# Twisty Tails!



## Bea (Jul 26, 2007)

How cute can tiels possibly be while preening?!









Cookie has a different style!


----------



## birdieness (Jul 28, 2007)

Awww very cute. See on cookies tail how one feather looks normal going up and then it sort of looks cut off but still has some feather going up. Is that normal. Slush has two on her tail like it. Smaller then cookies. I had to cut the top of poor slushs tail because she managed to damage it and crack the tip of the feathers.

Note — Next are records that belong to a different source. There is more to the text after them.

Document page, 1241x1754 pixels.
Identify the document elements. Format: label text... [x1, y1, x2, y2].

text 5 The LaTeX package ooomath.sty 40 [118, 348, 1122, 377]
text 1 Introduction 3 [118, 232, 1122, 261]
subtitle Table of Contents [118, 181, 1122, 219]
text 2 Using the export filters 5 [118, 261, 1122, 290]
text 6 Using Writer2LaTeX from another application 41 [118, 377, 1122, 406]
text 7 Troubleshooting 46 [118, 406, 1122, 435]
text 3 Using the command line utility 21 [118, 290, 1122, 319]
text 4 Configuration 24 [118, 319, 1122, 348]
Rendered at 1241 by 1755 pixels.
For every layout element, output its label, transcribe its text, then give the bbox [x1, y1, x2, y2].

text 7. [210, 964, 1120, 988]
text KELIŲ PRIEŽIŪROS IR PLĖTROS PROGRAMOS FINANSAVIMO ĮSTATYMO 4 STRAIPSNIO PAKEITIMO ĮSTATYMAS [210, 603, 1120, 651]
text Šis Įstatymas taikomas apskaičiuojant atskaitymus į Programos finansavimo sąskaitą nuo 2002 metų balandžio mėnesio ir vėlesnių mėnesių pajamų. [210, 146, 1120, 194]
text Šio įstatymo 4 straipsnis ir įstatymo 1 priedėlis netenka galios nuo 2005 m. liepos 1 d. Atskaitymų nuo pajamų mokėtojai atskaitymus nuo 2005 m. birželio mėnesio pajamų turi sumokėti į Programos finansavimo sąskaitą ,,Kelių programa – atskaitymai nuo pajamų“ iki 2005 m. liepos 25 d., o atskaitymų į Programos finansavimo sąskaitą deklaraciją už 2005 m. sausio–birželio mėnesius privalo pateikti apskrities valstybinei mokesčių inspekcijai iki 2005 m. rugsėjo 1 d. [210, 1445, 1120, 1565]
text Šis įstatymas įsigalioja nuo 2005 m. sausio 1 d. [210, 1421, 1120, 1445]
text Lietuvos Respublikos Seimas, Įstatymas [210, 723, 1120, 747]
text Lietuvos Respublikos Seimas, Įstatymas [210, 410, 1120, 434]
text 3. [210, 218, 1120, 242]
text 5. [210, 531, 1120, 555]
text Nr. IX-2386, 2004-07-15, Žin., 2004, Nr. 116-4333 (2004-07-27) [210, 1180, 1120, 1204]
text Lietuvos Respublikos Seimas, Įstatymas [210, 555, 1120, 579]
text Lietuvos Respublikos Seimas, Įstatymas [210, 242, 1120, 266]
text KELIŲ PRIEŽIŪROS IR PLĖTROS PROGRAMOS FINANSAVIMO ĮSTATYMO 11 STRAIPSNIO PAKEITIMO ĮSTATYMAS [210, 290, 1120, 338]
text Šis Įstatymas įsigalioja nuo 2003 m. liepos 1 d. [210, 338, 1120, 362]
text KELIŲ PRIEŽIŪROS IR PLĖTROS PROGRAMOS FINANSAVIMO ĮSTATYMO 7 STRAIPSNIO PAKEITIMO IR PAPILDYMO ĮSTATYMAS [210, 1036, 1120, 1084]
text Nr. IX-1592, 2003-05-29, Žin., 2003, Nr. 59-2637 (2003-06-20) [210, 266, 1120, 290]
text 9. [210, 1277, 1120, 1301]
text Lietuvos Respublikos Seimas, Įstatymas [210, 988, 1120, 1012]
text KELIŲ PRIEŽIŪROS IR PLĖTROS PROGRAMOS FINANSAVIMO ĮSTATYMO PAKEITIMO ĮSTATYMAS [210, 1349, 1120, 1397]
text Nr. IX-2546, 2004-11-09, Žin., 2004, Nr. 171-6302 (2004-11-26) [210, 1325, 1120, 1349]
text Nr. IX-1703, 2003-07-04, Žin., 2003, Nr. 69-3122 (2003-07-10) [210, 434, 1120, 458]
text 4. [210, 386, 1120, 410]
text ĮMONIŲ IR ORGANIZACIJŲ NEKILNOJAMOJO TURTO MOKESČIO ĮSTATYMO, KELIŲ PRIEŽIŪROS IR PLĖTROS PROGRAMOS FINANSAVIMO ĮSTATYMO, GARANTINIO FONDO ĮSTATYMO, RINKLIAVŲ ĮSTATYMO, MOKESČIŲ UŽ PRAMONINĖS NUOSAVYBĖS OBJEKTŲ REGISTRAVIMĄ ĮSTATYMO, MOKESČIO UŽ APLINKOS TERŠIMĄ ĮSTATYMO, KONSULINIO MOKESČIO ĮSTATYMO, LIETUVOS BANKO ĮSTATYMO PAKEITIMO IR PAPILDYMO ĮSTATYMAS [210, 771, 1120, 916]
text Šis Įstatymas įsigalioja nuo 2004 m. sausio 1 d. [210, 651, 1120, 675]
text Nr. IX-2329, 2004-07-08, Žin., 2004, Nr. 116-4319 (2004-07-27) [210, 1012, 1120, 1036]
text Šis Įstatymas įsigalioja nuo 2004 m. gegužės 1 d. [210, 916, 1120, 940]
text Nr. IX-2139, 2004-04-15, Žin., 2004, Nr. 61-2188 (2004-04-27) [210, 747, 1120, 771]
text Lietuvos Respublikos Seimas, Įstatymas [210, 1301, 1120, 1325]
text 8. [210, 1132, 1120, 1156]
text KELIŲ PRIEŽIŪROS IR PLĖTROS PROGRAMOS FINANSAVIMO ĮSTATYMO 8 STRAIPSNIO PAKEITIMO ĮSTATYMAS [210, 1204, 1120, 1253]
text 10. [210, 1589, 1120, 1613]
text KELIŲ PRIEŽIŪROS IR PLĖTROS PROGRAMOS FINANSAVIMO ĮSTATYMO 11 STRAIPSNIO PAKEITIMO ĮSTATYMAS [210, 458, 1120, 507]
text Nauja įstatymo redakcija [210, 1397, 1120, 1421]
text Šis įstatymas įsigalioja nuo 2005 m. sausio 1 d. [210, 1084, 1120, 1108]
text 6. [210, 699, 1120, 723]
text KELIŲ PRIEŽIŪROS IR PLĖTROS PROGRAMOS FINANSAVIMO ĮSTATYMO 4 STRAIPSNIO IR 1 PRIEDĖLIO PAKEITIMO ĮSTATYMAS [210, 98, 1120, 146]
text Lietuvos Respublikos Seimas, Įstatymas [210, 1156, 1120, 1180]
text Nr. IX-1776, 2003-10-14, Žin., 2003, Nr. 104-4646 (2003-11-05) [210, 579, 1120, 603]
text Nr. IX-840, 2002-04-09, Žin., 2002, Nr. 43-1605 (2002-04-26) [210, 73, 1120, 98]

My two preen there tails like bailiee lol. Usually if i pick at hugs tail he will start to preen it.


----------



## Bea (Jul 26, 2007)

I think the cut looking bits are just from them rubbing their tails against stuff and damaging them a little.  



birdieness said:


> My two preen there tails like bailiee lol


I think that makes them normal.  I can't say i've seen any bird use the "over head" method Cookie was trying out. LOL!


----------



## Laura (Jul 30, 2007)

great pics Bea, 
Cookie has a unique way of doing things...lol


----------



## xxxSpikexxx (Jul 30, 2007)

Too cute  I love when Spike preens himself on my shoulder it's too cute


----------



## Rosie (Aug 27, 2007)

Hehe! Love the last photo!


----------